**What you should do:**
Transcribe everything from the start of the items down through the line containing "18: (343, 124)", both ends included. Leave the pictures out of your answer.

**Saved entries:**
::::::::
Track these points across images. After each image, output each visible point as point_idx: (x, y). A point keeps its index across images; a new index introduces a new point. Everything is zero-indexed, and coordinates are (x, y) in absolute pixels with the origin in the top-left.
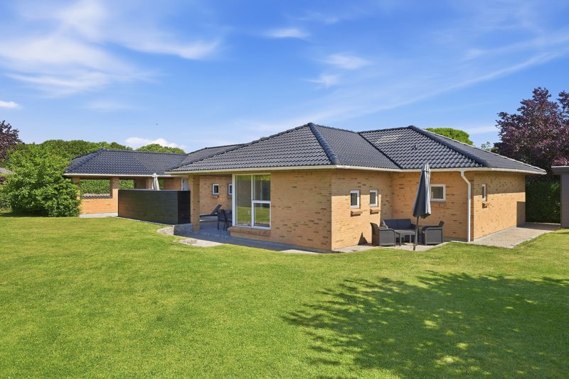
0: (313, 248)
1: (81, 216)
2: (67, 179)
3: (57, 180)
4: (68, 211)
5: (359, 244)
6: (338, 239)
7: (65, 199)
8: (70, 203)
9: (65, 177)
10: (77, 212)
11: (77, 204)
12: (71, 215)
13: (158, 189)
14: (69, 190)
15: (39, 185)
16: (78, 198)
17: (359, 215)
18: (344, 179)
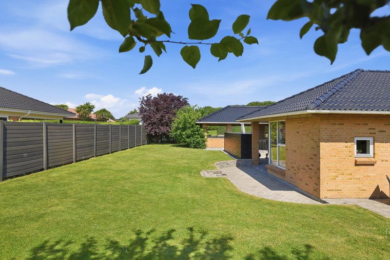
0: (308, 193)
1: (207, 149)
2: (198, 126)
3: (193, 126)
4: (200, 145)
5: (371, 198)
6: (331, 188)
7: (197, 138)
8: (200, 141)
9: (197, 124)
10: (205, 146)
11: (204, 141)
12: (200, 148)
13: (244, 133)
14: (200, 132)
15: (184, 129)
16: (206, 137)
17: (373, 165)
18: (343, 124)
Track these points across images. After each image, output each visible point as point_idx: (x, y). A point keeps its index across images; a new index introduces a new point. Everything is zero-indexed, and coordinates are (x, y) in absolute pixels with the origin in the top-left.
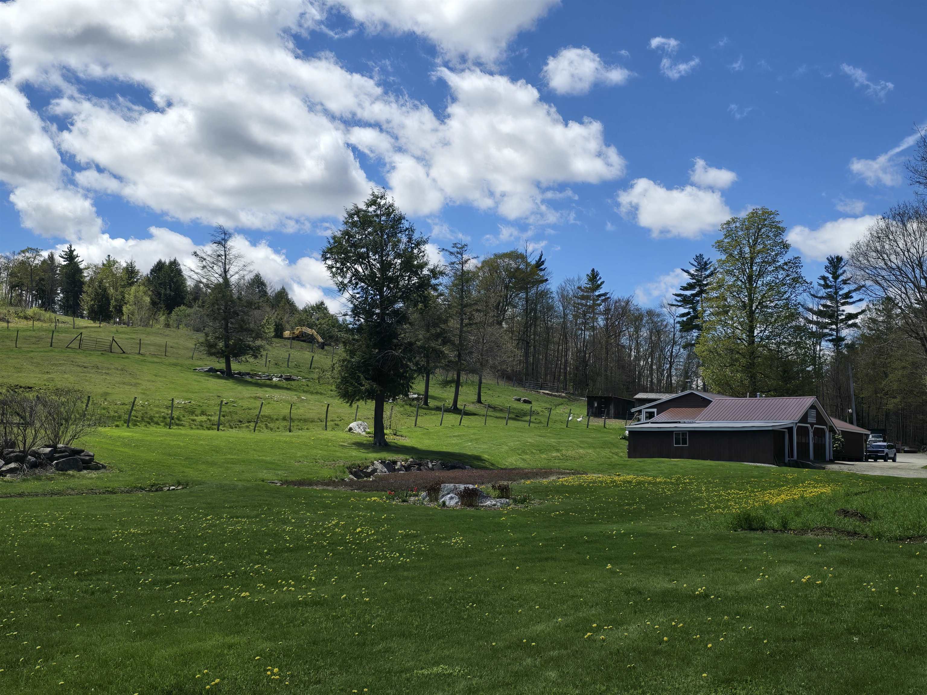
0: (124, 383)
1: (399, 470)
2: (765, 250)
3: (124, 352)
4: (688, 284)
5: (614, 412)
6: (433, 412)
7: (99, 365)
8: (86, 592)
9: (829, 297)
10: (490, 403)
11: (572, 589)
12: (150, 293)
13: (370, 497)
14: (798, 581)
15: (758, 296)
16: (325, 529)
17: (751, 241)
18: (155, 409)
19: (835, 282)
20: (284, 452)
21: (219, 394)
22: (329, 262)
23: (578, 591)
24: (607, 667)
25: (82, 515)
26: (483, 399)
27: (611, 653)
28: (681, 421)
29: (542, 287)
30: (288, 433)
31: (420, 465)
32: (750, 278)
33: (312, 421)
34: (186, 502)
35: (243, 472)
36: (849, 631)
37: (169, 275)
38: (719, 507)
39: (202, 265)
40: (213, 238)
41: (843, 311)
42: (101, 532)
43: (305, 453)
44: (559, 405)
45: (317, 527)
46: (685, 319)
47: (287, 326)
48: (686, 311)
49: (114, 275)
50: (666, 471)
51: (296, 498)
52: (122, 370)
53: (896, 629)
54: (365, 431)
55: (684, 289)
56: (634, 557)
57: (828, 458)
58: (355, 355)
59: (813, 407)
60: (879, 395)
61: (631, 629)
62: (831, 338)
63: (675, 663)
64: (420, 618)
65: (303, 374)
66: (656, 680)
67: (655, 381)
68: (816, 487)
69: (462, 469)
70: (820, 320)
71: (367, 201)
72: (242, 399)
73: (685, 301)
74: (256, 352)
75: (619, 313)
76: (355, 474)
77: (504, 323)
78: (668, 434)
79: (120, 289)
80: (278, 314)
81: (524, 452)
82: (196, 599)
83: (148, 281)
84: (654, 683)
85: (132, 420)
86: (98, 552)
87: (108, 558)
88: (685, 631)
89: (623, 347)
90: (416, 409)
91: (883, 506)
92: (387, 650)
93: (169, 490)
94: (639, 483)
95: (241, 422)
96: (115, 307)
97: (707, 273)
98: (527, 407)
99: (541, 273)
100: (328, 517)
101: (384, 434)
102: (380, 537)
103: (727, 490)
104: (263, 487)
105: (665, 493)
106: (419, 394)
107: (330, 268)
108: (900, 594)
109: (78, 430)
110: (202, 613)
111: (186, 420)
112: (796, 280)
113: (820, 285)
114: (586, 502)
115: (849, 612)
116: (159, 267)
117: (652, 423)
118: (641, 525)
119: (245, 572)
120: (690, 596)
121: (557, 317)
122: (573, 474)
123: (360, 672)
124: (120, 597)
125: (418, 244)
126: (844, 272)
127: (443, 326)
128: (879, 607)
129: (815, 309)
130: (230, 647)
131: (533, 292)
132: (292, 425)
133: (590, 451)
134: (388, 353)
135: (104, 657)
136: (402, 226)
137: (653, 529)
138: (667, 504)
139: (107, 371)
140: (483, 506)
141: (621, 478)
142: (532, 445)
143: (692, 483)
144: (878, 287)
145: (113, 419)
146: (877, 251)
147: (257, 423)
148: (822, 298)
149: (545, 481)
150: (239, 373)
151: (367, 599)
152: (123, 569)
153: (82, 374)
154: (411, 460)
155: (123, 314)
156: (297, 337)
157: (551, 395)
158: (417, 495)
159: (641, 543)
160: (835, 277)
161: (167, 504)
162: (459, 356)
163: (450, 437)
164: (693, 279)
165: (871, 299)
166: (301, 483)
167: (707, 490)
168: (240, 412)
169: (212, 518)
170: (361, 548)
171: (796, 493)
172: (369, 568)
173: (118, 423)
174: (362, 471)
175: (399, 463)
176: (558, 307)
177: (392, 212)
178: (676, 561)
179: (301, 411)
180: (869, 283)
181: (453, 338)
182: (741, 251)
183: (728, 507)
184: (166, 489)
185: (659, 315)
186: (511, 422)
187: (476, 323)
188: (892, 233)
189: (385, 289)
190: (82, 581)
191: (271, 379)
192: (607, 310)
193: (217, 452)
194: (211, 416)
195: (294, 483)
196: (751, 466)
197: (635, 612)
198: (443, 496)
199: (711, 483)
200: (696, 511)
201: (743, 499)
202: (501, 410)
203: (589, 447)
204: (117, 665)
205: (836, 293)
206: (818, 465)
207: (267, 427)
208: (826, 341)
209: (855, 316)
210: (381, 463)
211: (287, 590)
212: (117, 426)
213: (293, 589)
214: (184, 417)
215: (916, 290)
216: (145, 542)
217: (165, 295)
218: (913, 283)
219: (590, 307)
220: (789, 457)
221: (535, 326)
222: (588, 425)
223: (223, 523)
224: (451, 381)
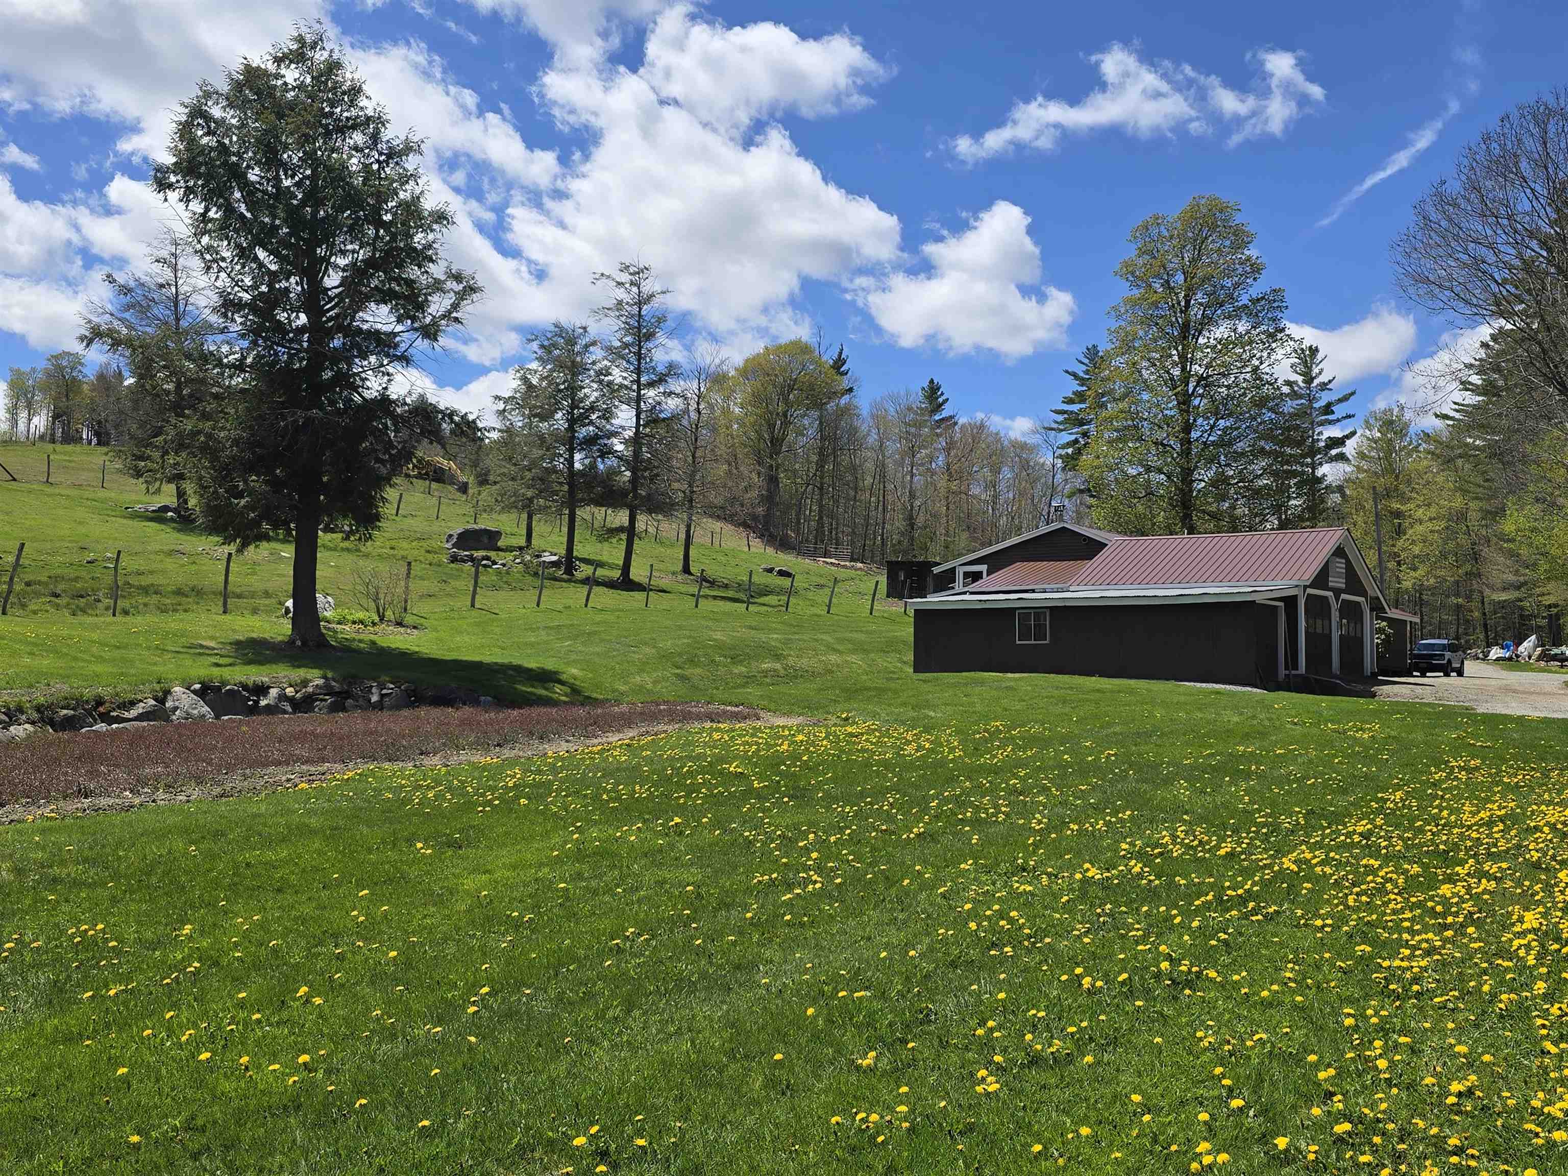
3: (14, 480)
4: (1075, 394)
5: (934, 589)
6: (577, 585)
10: (706, 574)
26: (692, 566)
28: (1038, 587)
29: (844, 401)
31: (343, 695)
41: (1322, 434)
46: (1070, 451)
48: (1073, 437)
55: (1070, 401)
57: (1370, 670)
59: (1339, 552)
73: (1073, 421)
98: (777, 581)
99: (842, 379)
106: (558, 555)
126: (1322, 370)
131: (831, 408)
133: (852, 658)
142: (720, 647)
154: (321, 682)
157: (836, 565)
160: (1308, 381)
164: (1082, 385)
174: (104, 715)
176: (870, 433)
185: (1029, 449)
192: (951, 444)
196: (1200, 690)
202: (726, 586)
205: (1311, 406)
206: (1359, 686)
209: (1340, 442)
210: (198, 692)
220: (1287, 669)
222: (872, 609)
224: (621, 529)
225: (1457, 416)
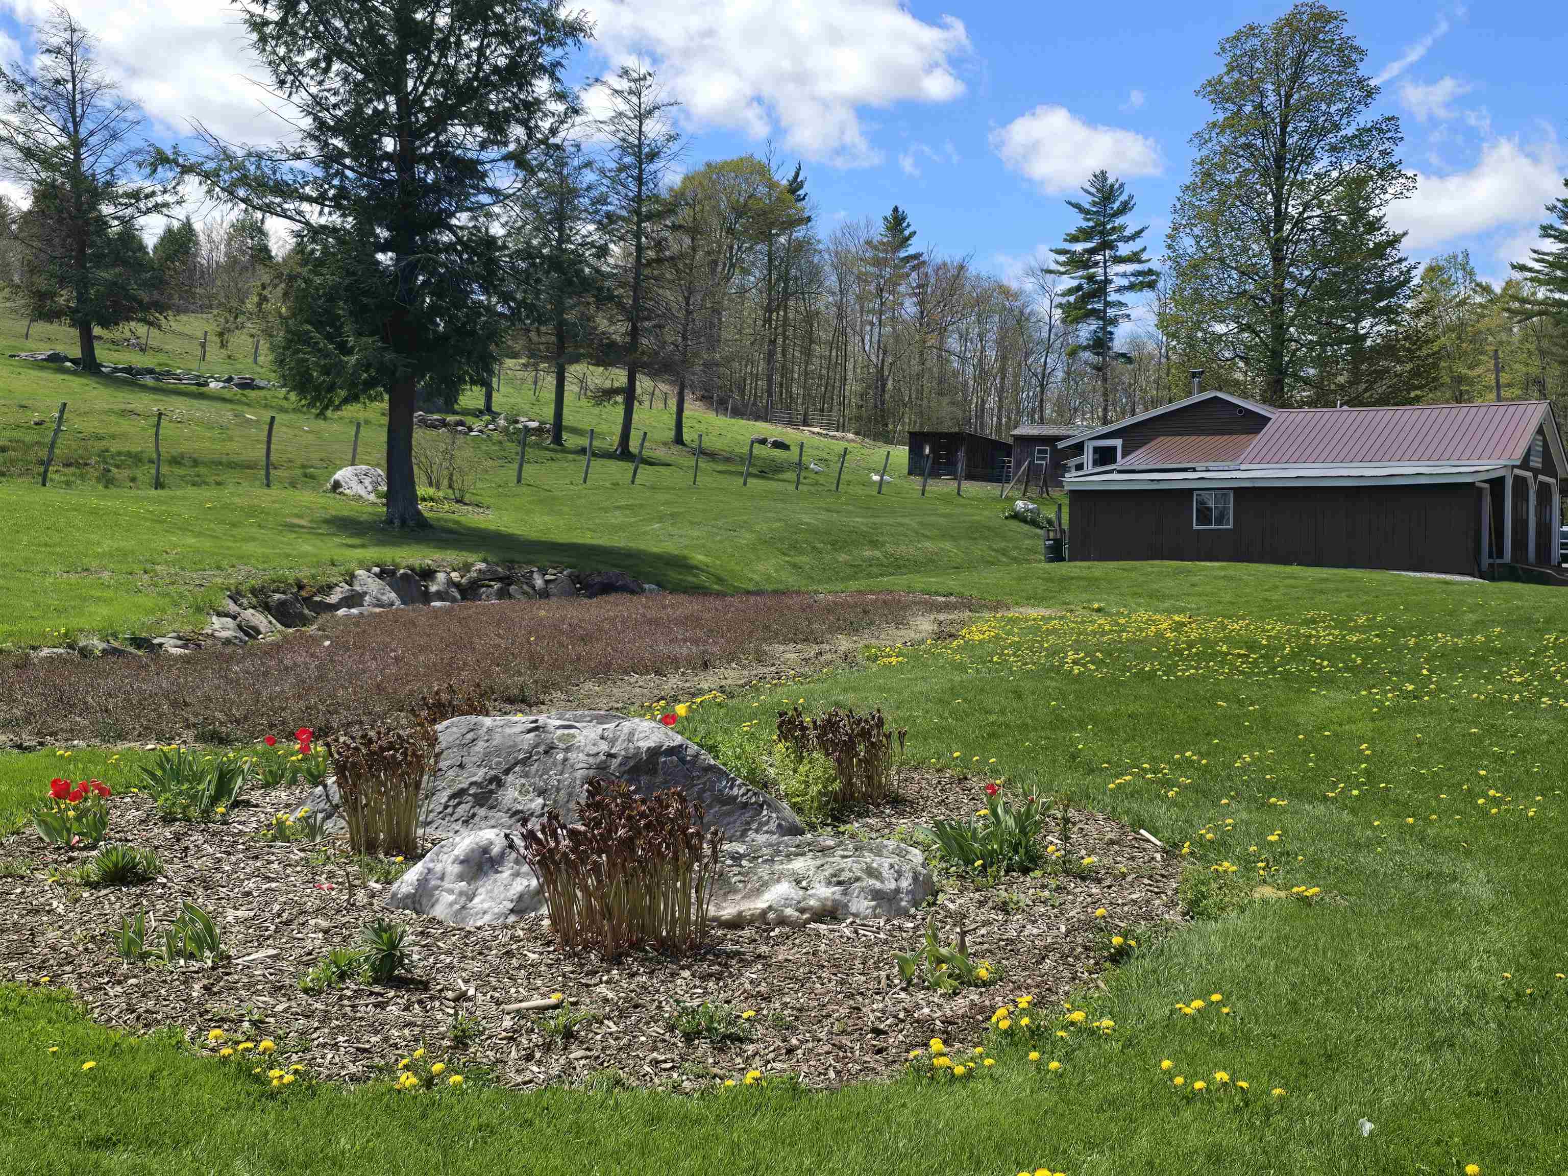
1: (441, 595)
4: (1079, 230)
5: (967, 466)
6: (571, 456)
10: (704, 446)
26: (686, 437)
29: (799, 233)
30: (149, 492)
31: (507, 581)
33: (234, 466)
46: (1072, 299)
48: (1075, 283)
54: (375, 491)
55: (1073, 239)
59: (1541, 431)
69: (633, 592)
73: (1077, 262)
75: (944, 289)
78: (1176, 497)
81: (794, 547)
89: (951, 354)
97: (1116, 205)
98: (780, 455)
99: (798, 206)
101: (413, 498)
106: (542, 422)
117: (1120, 472)
121: (827, 293)
131: (781, 241)
142: (813, 531)
154: (483, 566)
157: (826, 436)
162: (633, 333)
163: (606, 510)
164: (1088, 220)
174: (307, 600)
175: (441, 577)
176: (828, 278)
186: (752, 481)
187: (672, 258)
191: (206, 384)
192: (922, 286)
202: (728, 460)
203: (943, 537)
210: (379, 576)
219: (888, 280)
220: (1490, 556)
221: (786, 310)
222: (924, 490)
224: (617, 391)
225: (1537, 266)
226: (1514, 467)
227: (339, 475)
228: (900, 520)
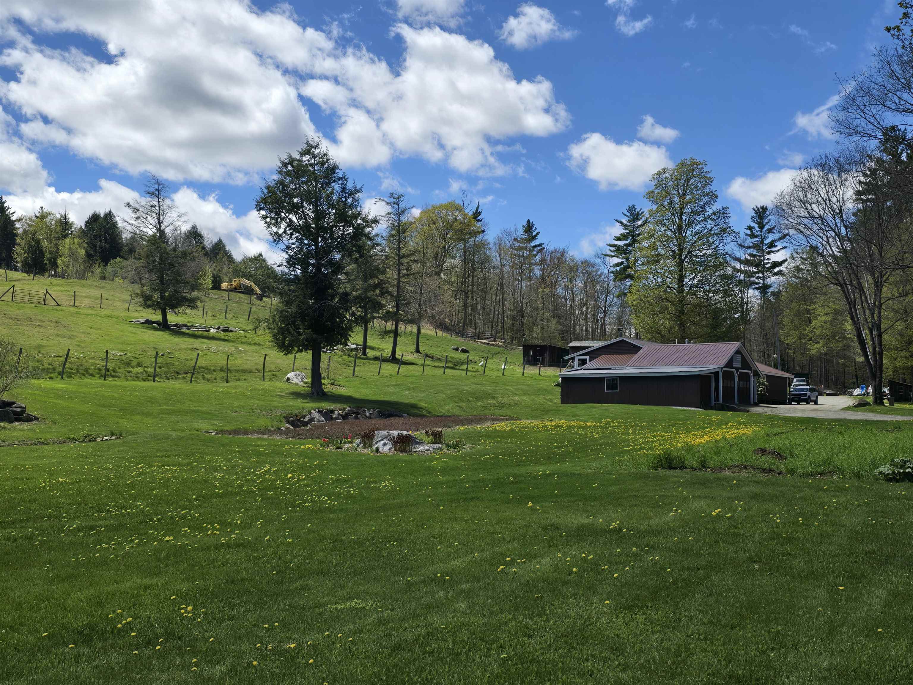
0: (59, 336)
1: (336, 419)
2: (694, 200)
3: (58, 305)
4: (621, 234)
5: (550, 359)
6: (372, 362)
7: (33, 318)
8: (8, 539)
9: (756, 246)
10: (428, 353)
11: (492, 526)
12: (86, 245)
13: (305, 445)
14: (709, 515)
15: (687, 245)
16: (256, 475)
17: (680, 191)
18: (91, 361)
19: (761, 232)
20: (220, 402)
21: (155, 346)
22: (263, 212)
23: (498, 528)
24: (516, 598)
25: (11, 465)
26: (421, 349)
27: (521, 584)
28: (613, 367)
29: (479, 238)
30: (226, 384)
31: (357, 413)
32: (680, 228)
33: (251, 372)
34: (118, 451)
35: (178, 422)
36: (751, 560)
37: (104, 227)
38: (644, 449)
39: (136, 216)
40: (147, 189)
41: (769, 259)
42: (28, 481)
43: (242, 404)
44: (496, 354)
45: (248, 473)
46: (618, 268)
47: (226, 278)
48: (619, 260)
49: (47, 227)
50: (597, 416)
51: (230, 446)
52: (56, 322)
53: (795, 557)
54: (302, 381)
55: (618, 239)
56: (556, 495)
57: (752, 401)
58: (291, 305)
59: (738, 352)
60: (803, 341)
61: (544, 561)
62: (757, 286)
63: (581, 592)
64: (340, 556)
65: (240, 325)
66: (561, 608)
67: (590, 329)
68: (738, 429)
69: (399, 417)
70: (748, 268)
71: (301, 151)
72: (179, 350)
73: (619, 251)
74: (192, 303)
75: (555, 264)
76: (292, 423)
77: (442, 274)
78: (599, 380)
79: (54, 242)
80: (216, 266)
81: (461, 400)
82: (119, 544)
83: (82, 233)
84: (560, 611)
85: (67, 372)
86: (23, 500)
87: (35, 506)
88: (596, 564)
89: (559, 296)
90: (354, 359)
91: (799, 445)
92: (303, 588)
93: (102, 440)
94: (570, 427)
95: (177, 373)
96: (49, 259)
97: (640, 223)
98: (464, 356)
99: (479, 224)
100: (260, 464)
101: (321, 384)
102: (310, 482)
103: (653, 432)
104: (198, 436)
105: (593, 436)
106: (357, 345)
107: (264, 218)
108: (804, 525)
109: (9, 382)
110: (123, 557)
111: (121, 372)
112: (723, 230)
113: (747, 235)
114: (517, 446)
115: (753, 542)
116: (94, 219)
117: (584, 370)
118: (567, 466)
119: (172, 518)
120: (605, 530)
121: (494, 268)
122: (507, 420)
123: (275, 608)
124: (42, 543)
125: (351, 194)
126: (769, 221)
127: (381, 277)
128: (782, 537)
129: (743, 258)
130: (147, 588)
131: (471, 243)
132: (229, 375)
133: (525, 398)
134: (324, 303)
135: (18, 600)
136: (336, 175)
137: (578, 469)
138: (594, 446)
139: (41, 324)
140: (416, 452)
141: (553, 423)
142: (469, 393)
143: (621, 426)
144: (801, 236)
145: (48, 371)
146: (801, 201)
147: (193, 374)
148: (748, 247)
149: (478, 427)
150: (176, 325)
151: (290, 540)
152: (48, 517)
153: (15, 327)
154: (349, 409)
155: (57, 267)
156: (235, 288)
157: (488, 344)
158: (351, 443)
159: (564, 483)
160: (761, 227)
161: (99, 453)
162: (397, 306)
163: (388, 386)
164: (626, 229)
165: (795, 247)
166: (236, 432)
167: (634, 432)
168: (176, 363)
169: (143, 467)
170: (290, 493)
171: (718, 435)
172: (296, 512)
173: (52, 375)
174: (299, 420)
175: (336, 412)
176: (495, 258)
177: (327, 162)
178: (596, 499)
179: (239, 362)
180: (792, 232)
181: (390, 289)
182: (671, 201)
183: (651, 448)
184: (99, 439)
185: (593, 266)
186: (448, 371)
187: (413, 274)
188: (814, 183)
189: (320, 239)
190: (5, 529)
191: (208, 331)
192: (543, 261)
193: (152, 403)
194: (147, 367)
195: (230, 432)
196: (678, 410)
197: (550, 546)
198: (377, 442)
199: (639, 426)
200: (622, 452)
201: (667, 441)
202: (439, 359)
203: (525, 394)
204: (31, 608)
205: (762, 242)
206: (742, 408)
207: (204, 378)
208: (754, 289)
209: (780, 264)
210: (318, 412)
211: (211, 533)
212: (51, 378)
213: (218, 532)
214: (120, 368)
215: (837, 239)
216: (73, 490)
217: (101, 247)
218: (834, 231)
219: (526, 258)
220: (715, 401)
221: (473, 277)
222: (523, 372)
223: (153, 471)
224: (390, 332)
226: (722, 368)
227: (289, 376)
228: (507, 387)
::::::::
**Result:**
Track these points across images. After each image, output each visible point as point_idx: (x, y). A point keeps its index across images; a new index introduces a new point. Everything is zero-indexed, and coordinates are (x, y) in absolute pixels with the origin in the top-left.
0: (313, 248)
1: (81, 216)
2: (67, 179)
3: (57, 180)
4: (68, 211)
5: (359, 244)
6: (338, 239)
7: (65, 199)
8: (70, 203)
9: (65, 177)
10: (77, 212)
11: (77, 204)
12: (71, 215)
13: (158, 189)
14: (69, 190)
15: (39, 185)
16: (78, 198)
17: (359, 215)
18: (344, 179)
0: (308, 193)
1: (207, 149)
2: (198, 126)
3: (193, 126)
4: (200, 145)
5: (371, 198)
6: (331, 188)
7: (197, 138)
8: (200, 141)
9: (197, 124)
10: (205, 146)
11: (204, 141)
12: (200, 148)
13: (244, 133)
14: (200, 132)
15: (184, 129)
16: (206, 137)
17: (373, 165)
18: (343, 124)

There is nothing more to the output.